━━━ Exercise input ━━━

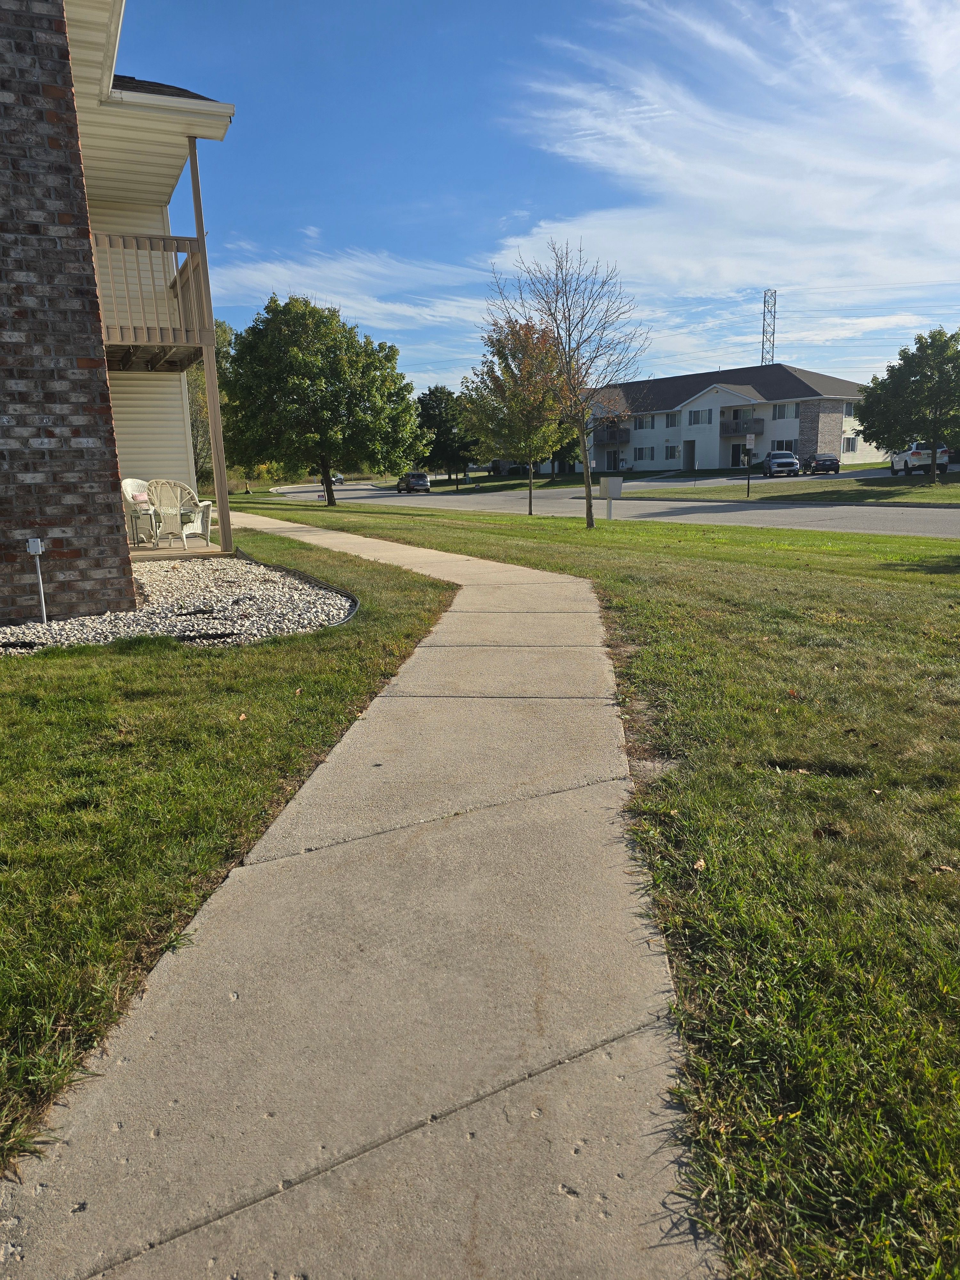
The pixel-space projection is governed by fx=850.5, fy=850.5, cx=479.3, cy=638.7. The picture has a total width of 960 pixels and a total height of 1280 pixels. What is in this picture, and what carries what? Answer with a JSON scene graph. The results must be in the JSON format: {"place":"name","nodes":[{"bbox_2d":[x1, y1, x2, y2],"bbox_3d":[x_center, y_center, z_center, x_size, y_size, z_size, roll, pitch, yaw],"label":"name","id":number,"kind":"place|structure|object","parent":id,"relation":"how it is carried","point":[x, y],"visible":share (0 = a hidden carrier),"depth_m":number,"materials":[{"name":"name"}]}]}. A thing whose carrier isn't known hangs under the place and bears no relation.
{"place":"outdoors","nodes":[
{"label":"outdoors","id":0,"kind":"place"},
{"bbox_2d":[0,0,239,613],"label":"brick house","id":1,"kind":"structure","parent":0,"point":[4,447],"depth_m":7.39,"materials":[{"name":"brick"}]},
{"bbox_2d":[89,226,213,367],"bbox_3d":[-4.478,-4.020,9.918,2.588,1.286,2.389,-2,12,-1],"label":"balcony","id":2,"kind":"structure","parent":1,"relation":"attached to","point":[164,240],"depth_m":9.79,"materials":[{"name":"brown wood"}]},
{"bbox_2d":[127,533,223,561],"bbox_3d":[-5.285,-0.922,11.074,4.414,0.378,4.014,-2,12,-1],"label":"wooden deck","id":3,"kind":"structure","parent":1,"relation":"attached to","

━━━

= Task goal =
Will you restate every entry word for word and omit the images?

= Result =
The pixel-space projection is governed by fx=850.5, fy=850.5, cx=479.3, cy=638.7. The picture has a total width of 960 pixels and a total height of 1280 pixels. What is in this picture, and what carries what? Answer with a JSON scene graph. The results must be in the JSON format: {"place":"name","nodes":[{"bbox_2d":[x1, y1, x2, y2],"bbox_3d":[x_center, y_center, z_center, x_size, y_size, z_size, roll, pitch, yaw],"label":"name","id":number,"kind":"place|structure|object","parent":id,"relation":"how it is carried","point":[x, y],"visible":share (0 = a hidden carrier),"depth_m":number,"materials":[{"name":"name"}]}]}. A thing whose carrier isn't known hangs under the place and bears no relation.
{"place":"outdoors","nodes":[
{"label":"outdoors","id":0,"kind":"place"},
{"bbox_2d":[0,0,239,613],"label":"brick house","id":1,"kind":"structure","parent":0,"point":[4,447],"depth_m":7.39,"materials":[{"name":"brick"}]},
{"bbox_2d":[89,226,213,367],"bbox_3d":[-4.478,-4.020,9.918,2.588,1.286,2.389,-2,12,-1],"label":"balcony","id":2,"kind":"structure","parent":1,"relation":"attached to","point":[164,240],"depth_m":9.79,"materials":[{"name":"brown wood"}]},
{"bbox_2d":[127,533,223,561],"bbox_3d":[-5.285,-0.922,11.074,4.414,0.378,4.014,-2,12,-1],"label":"wooden deck","id":3,"kind":"structure","parent":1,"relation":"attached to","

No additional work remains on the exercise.